Sul frontale del carro armato tedesco, qualcuno aveva dipinto un demone rosso che correva via con un pezzo di un carro armato britannico infilato sotto il braccio. La battuta proveniva da una pubblicità del detersivo per bucato Persil, ma il nome sopra di esso derivava da una tradizione più antica e oscura: Mephisto, il demone del folklore tedesco.[1]
Mephisto è l'unico carro armato tedesco A7V sopravvissuto della Prima Guerra Mondiale. Fu abbandonato durante i combattimenti a Villers-Bretonneux nel 1918, recuperato dalle truppe alleate mesi dopo e infine spedito a Brisbane come trofeo di guerra.
La macchina iniziò la sua vita militare come veicolo numero 506. Fu consegnata all'esercito tedesco a fine dicembre 1917 o all'inizio di gennaio 1918, poi inviata in azione il 21 marzo con altri quattro A7V e cinque carri armati britannici catturati a Curgies, a nord‑est di Saint‑Quentin.[1] Dopo piccole riparazioni e una riverniciatura in un'officina tedesca per carri armati vicino a Charleroi, tornò in servizio a metà aprile sotto il comando del tenente Heinz Theunissen.[1]
A quel punto, gli equipaggi tedeschi avevano iniziato a dare nomi agli A7V ispirandosi a figure della storia o della mitologia tedesca.[1] Si crede che Theunissen abbia scelto Mephisto, una forma abbreviata associata a Mephistofele, la figura diabolica della leggenda di Faust e del folklore tedesco.[1][2] Il nome fu dipinto sull'armatura anteriore e posteriore, conferendo al veicolo da combattimento pesante la personalità di un demone burlone.
Il carro armato lasciato nella buca di proiettile
Ad aprile 1918, l'Alto Comando tedesco pianificò un attacco a Villers‑Bretonneux, una città della Frontiera Occidentale la cui conquista avrebbe potuto minacciare Amiens, a circa 20 chilometri a ovest.[1] Dopo che le ricognizioni suggerirono che il terreno fosse adatto ai carri armati, furono assegnati quindici A7V all'assalto.[1]
La parte di Mephisto nell'attacco terminò in una buca di proiettile. Durante l'assalto tedesco, il carro armato rimase incastrato e il suo equipaggio lo abbandonò.[1] La macchina, arrivata con un demone dipinto sulla sua armatura, fu lasciata nel terreno fratturato vicino a Villers‑Bretonneux, troppo preziosa per essere ignorata e troppo immobile per essere salvata.

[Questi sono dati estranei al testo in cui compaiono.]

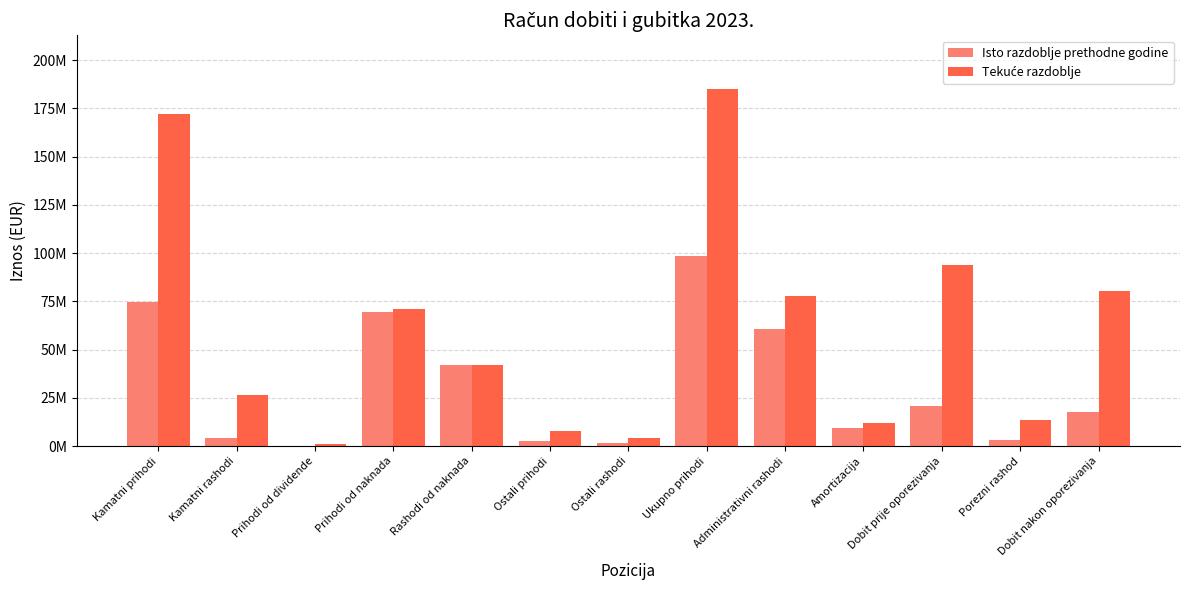

Reading left to right, transcribe all the data shown in this chart.

Isto razdoblje prethodne godine: Kamatni prihodi=74863131	Kamatni rashodi=4249157	Prihodi od dividende=338302	Prihodi od naknada=69332053	Rashodi od naknada=41861790	Ostali prihodi=2686647	Ostali rashodi=1602447	Ukupno prihodi=98434039	Administrativni rashodi=60676742	Amortizacija=9298176	Dobit prije oporezivanja=21027247	Porezni rashod=3427428	Dobit nakon oporezivanja=17599819
Tekuće razdoblje: Kamatni prihodi=172024623	Kamatni rashodi=26248803	Prihodi od dividende=983998	Prihodi od naknada=71144260	Rashodi od naknada=41786385	Ostali prihodi=7671345	Ostali rashodi=4441421	Ukupno prihodi=185031362	Administrativni rashodi=77899213	Amortizacija=11838680	Dobit prije oporezivanja=94028280	Porezni rashod=13413225	Dobit nakon oporezivanja=80615055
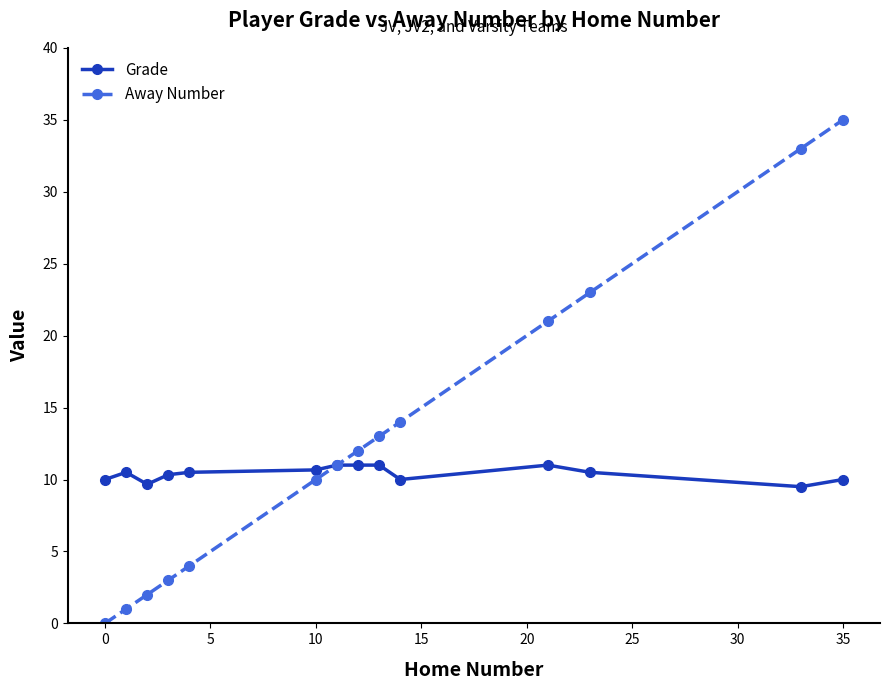

What is the value of the Away Number point at the 3rd from the left?

2.0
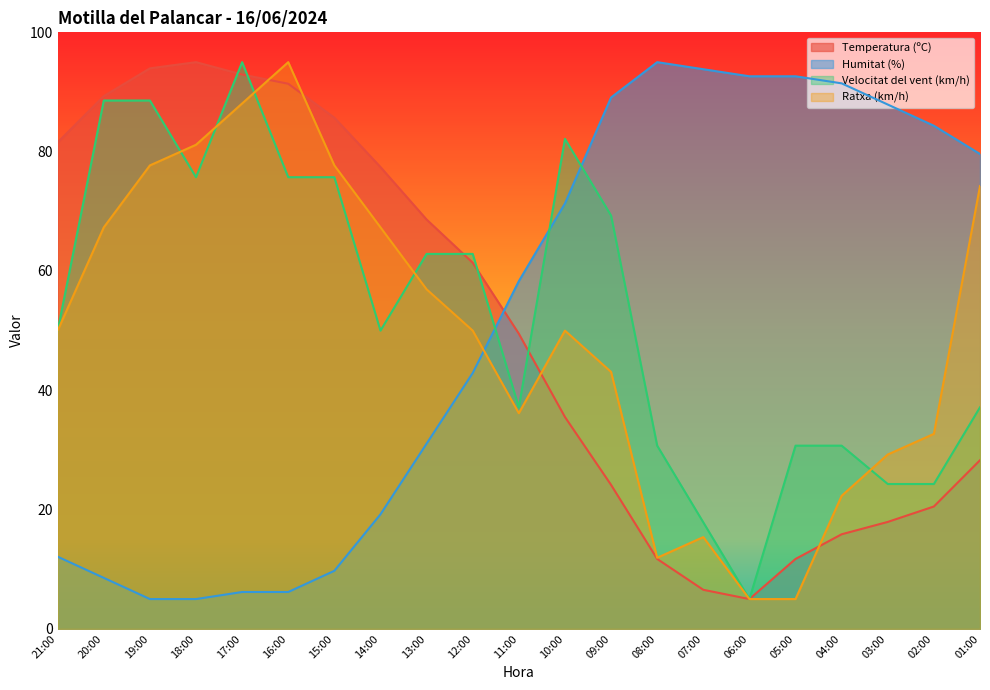

What position from the left is 15:00?

7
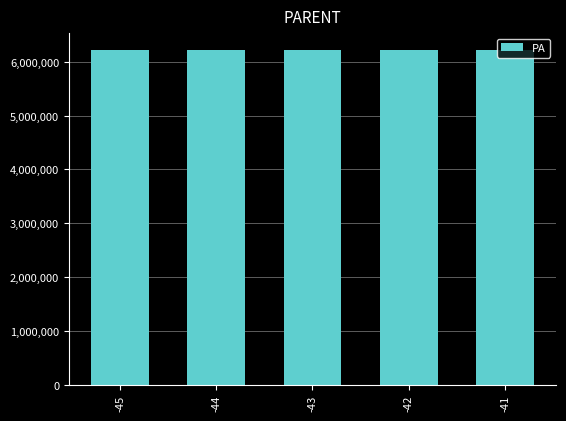

The chart shows a value of 2750766.6 at -44. True or false?

False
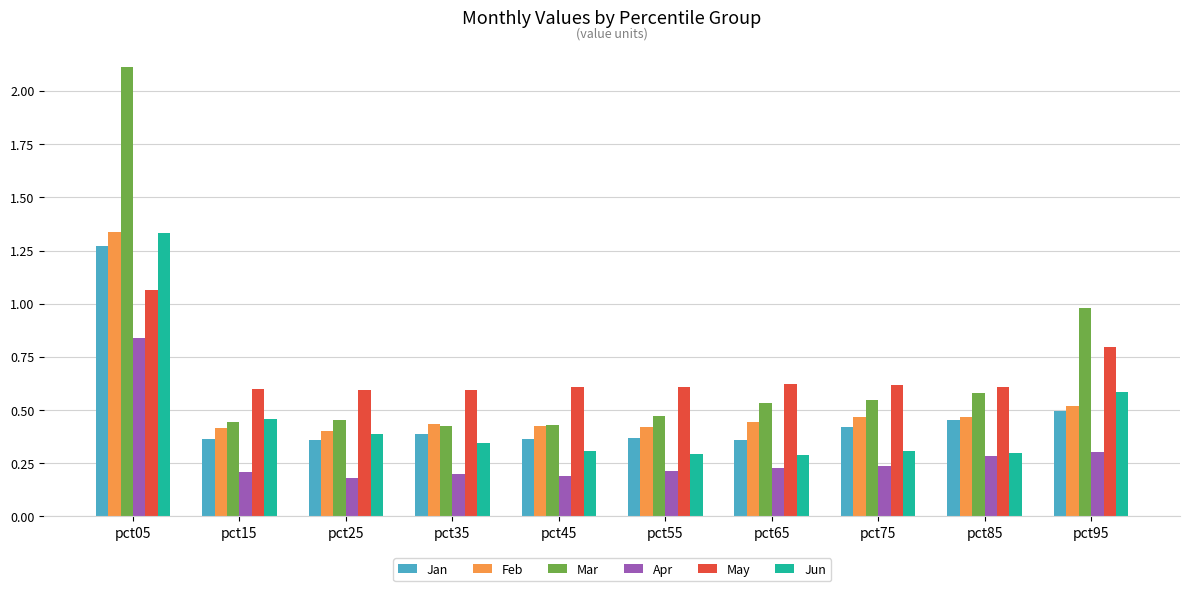

The value of May at pct45 is 0.6. True or false?

True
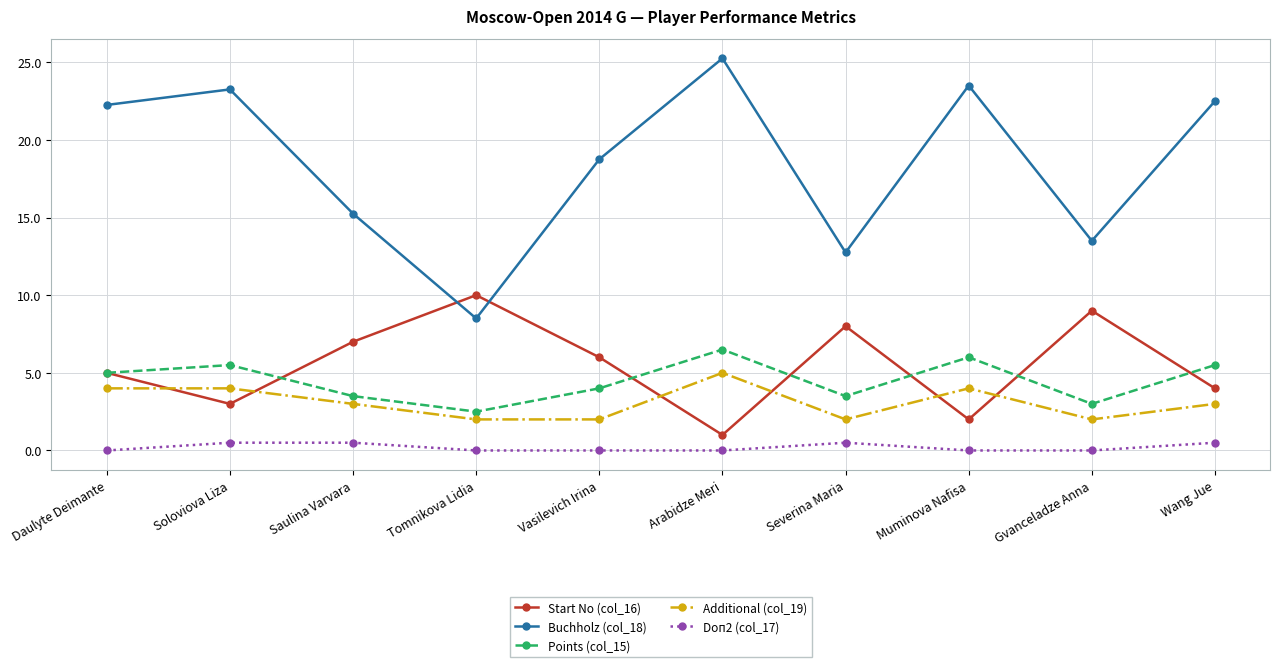

What is the label of the 7th point from the left?

Severina Maria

Circa tre mesi dopo, le truppe alleate lo recuperarono dal campo di battaglia.[1] Il termine museale è recupero, ma l'oggetto aveva già cambiato categoria. Non era più solo un'arma nemica. Era una cosa catturata, una prova di sopravvivenza, una macchina che poteva essere trascinata via, esposta e indicata dopo che le armi si erano fermate.
Un trofeo per Brisbane
Dopo la guerra, Mephisto fu portato in Australia come trofeo.[1] Quel viaggio è parte di ciò che rende il carro armato così strano. La maggior parte delle macchine da campo scompaiono per danni, rottami, esercitazioni di tiro, condizioni atmosferiche o utilità. I carri armati non sono costruiti per diventare reliquie. Sono costruiti per essere riparati finché non è più possibile ripararli, spogliati finché non è più possibile spogliarli e sostituiti da metallo più nuovo.
L'A7V stesso era già una rarità. La Germania ne costruì solo un piccolo numero, e Mephisto è ora l'unico esemplare sopravvissuto.[1] La sua sopravvivenza dipende da una catena di incidenti e scelte: un carro armato incastrato, un equipaggio abbandonato, un recupero ritardato e una decisione di inviare una macchina da guerra tedesca in tutto il mondo anziché fonderla o lasciarla arrugginire.
Oggi, Mephisto è ospitato al Queensland Museum di Brisbane, nella Anzac Legacy Gallery.[1] Non è più in ordine di funzionamento meccanico.[1] Il demone rosso rimane parte della storia, ma l'ultimo atto del carro è l'immobilità: corazza, nome e trofeo tutti fissati al loro posto, lontano dal cratere dove la sua guerra è finita.